━━━━━ DATASET RECORDS ━━━━━

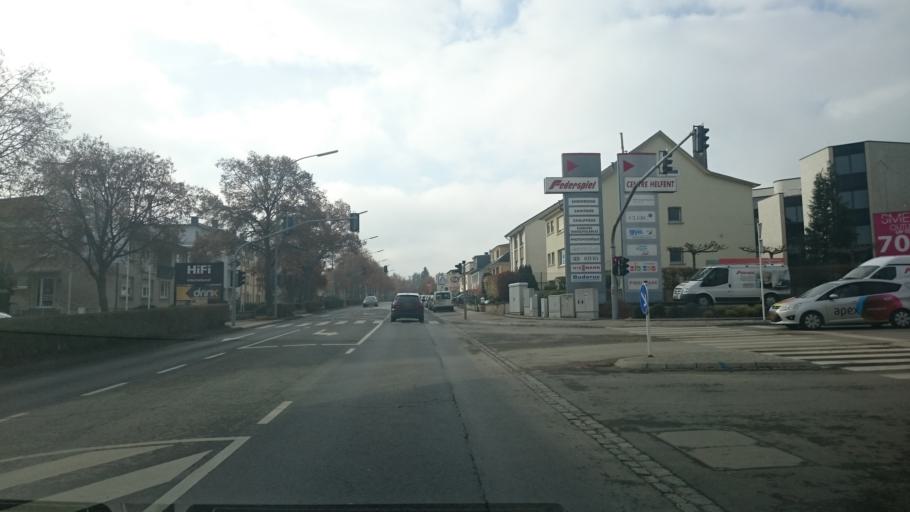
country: LU
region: Luxembourg
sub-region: Canton de Luxembourg
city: Strassen
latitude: 49.6033
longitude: 6.0746
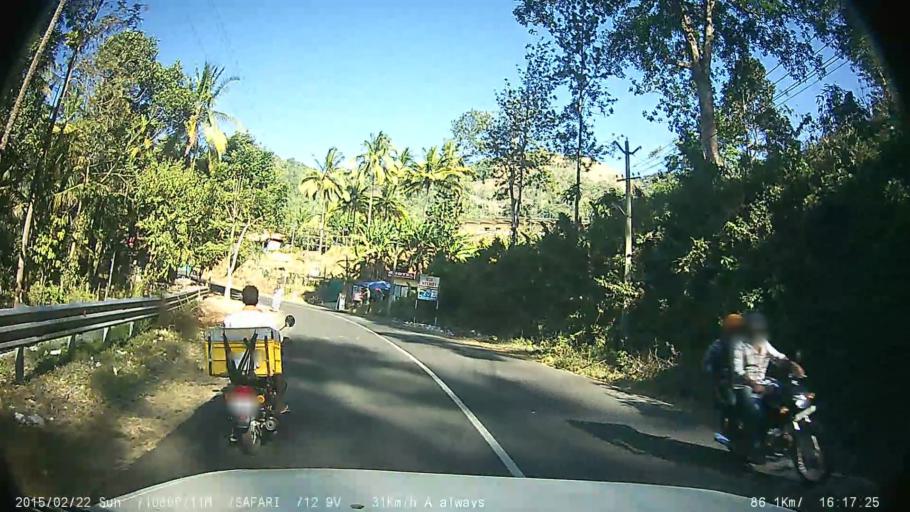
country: IN
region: Tamil Nadu
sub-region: Theni
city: Gudalur
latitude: 9.5825
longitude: 77.1165
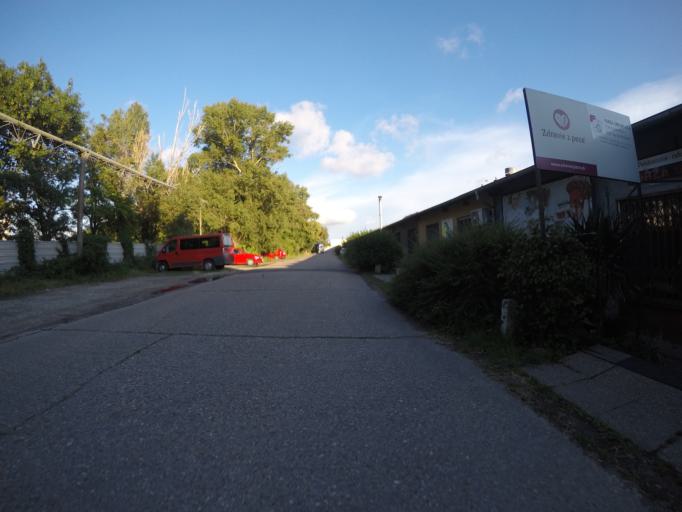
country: SK
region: Bratislavsky
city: Bratislava
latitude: 48.1721
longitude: 17.1536
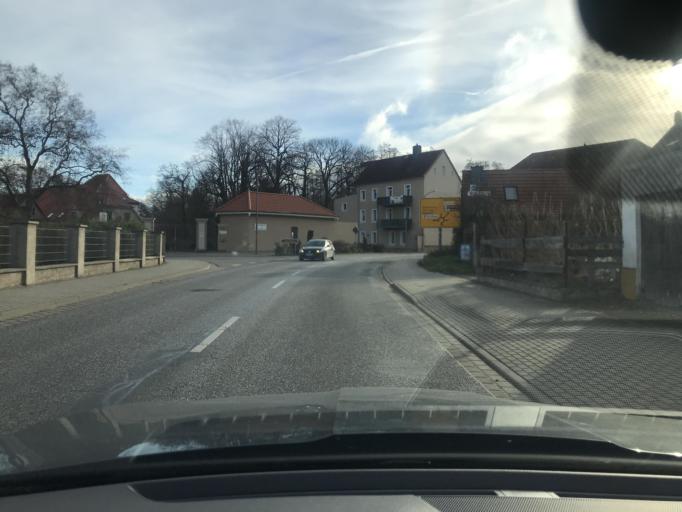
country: DE
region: Saxony-Anhalt
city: Thale
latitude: 51.7557
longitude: 11.0455
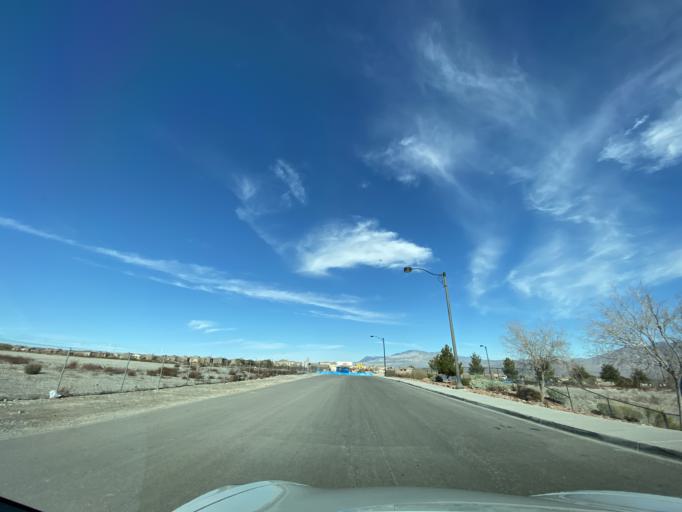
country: US
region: Nevada
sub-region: Clark County
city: Summerlin South
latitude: 36.2967
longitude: -115.3230
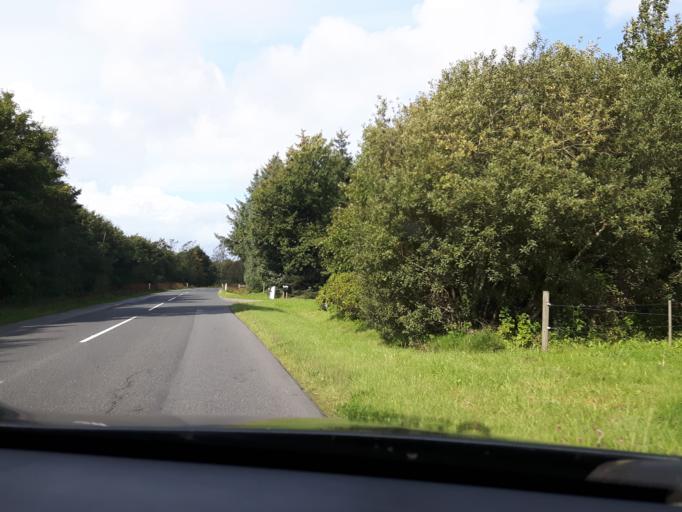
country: DK
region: North Denmark
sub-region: Jammerbugt Kommune
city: Kas
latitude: 57.1877
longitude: 9.5894
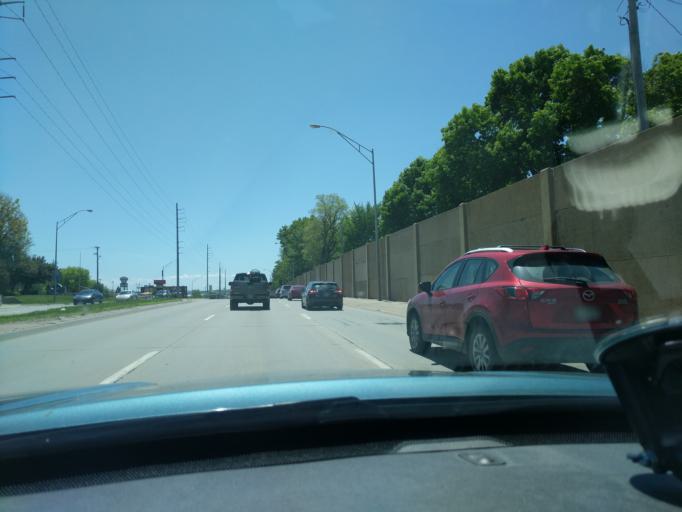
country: US
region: Nebraska
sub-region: Douglas County
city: Ralston
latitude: 41.2301
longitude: -96.0239
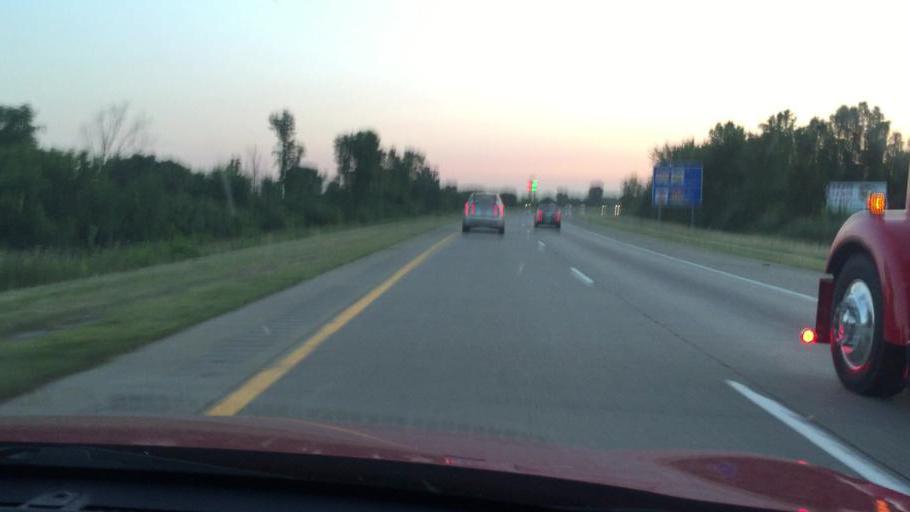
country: US
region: Michigan
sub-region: Monroe County
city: Lambertville
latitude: 41.7898
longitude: -83.6947
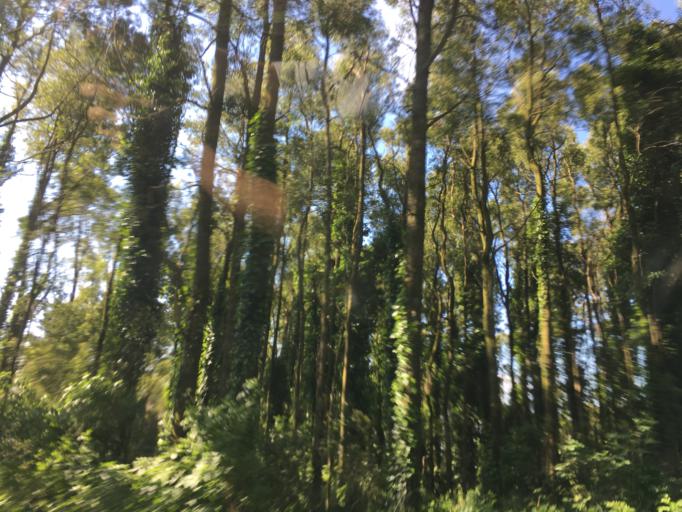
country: PT
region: Lisbon
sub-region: Sintra
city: Colares
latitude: 38.7712
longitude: -9.4521
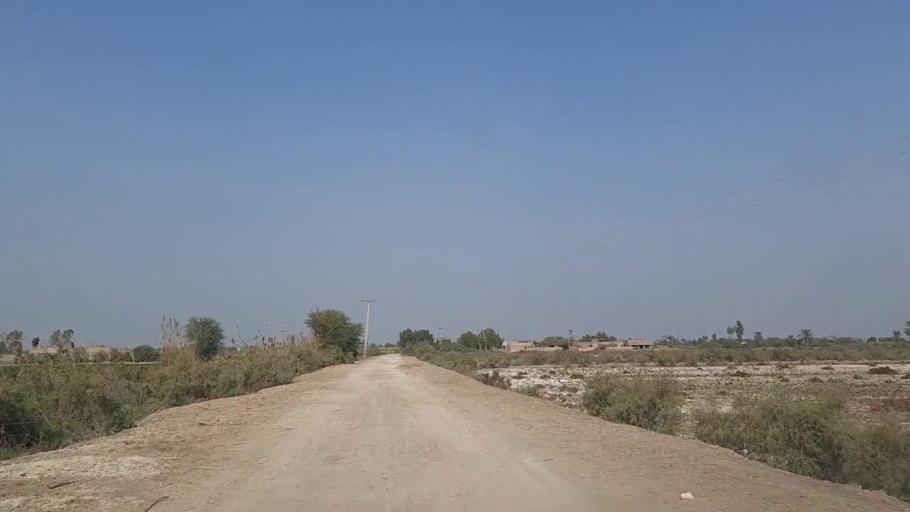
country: PK
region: Sindh
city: Daur
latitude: 26.4863
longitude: 68.4514
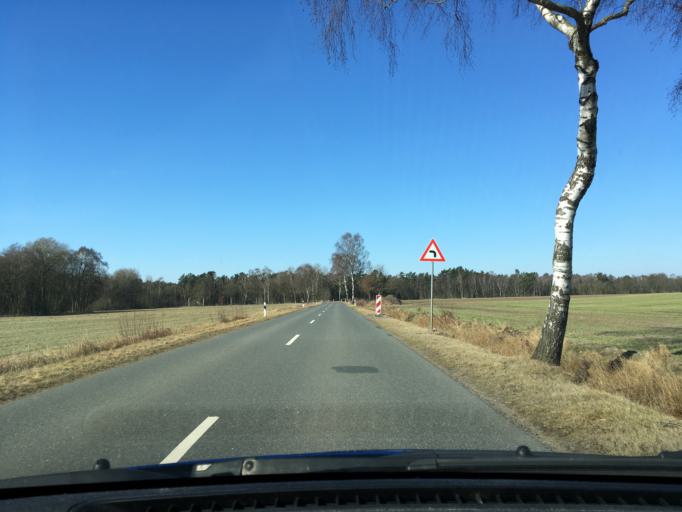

━━━━━

Copy the listing above word for word, leaving out the pictures.

# RESULT OF THIS TASK
country: LU
region: Luxembourg
sub-region: Canton de Luxembourg
city: Strassen
latitude: 49.6033
longitude: 6.0746
country: IN
region: Tamil Nadu
sub-region: Theni
city: Gudalur
latitude: 9.5825
longitude: 77.1165
country: SK
region: Bratislavsky
city: Bratislava
latitude: 48.1721
longitude: 17.1536
country: DE
region: Saxony-Anhalt
city: Thale
latitude: 51.7557
longitude: 11.0455
country: US
region: Nevada
sub-region: Clark County
city: Summerlin South
latitude: 36.2967
longitude: -115.3230
country: DK
region: North Denmark
sub-region: Jammerbugt Kommune
city: Kas
latitude: 57.1877
longitude: 9.5894
country: US
region: Nebraska
sub-region: Douglas County
city: Ralston
latitude: 41.2301
longitude: -96.0239
country: US
region: Michigan
sub-region: Monroe County
city: Lambertville
latitude: 41.7898
longitude: -83.6947
country: PT
region: Lisbon
sub-region: Sintra
city: Colares
latitude: 38.7712
longitude: -9.4521
country: PK
region: Sindh
city: Daur
latitude: 26.4863
longitude: 68.4514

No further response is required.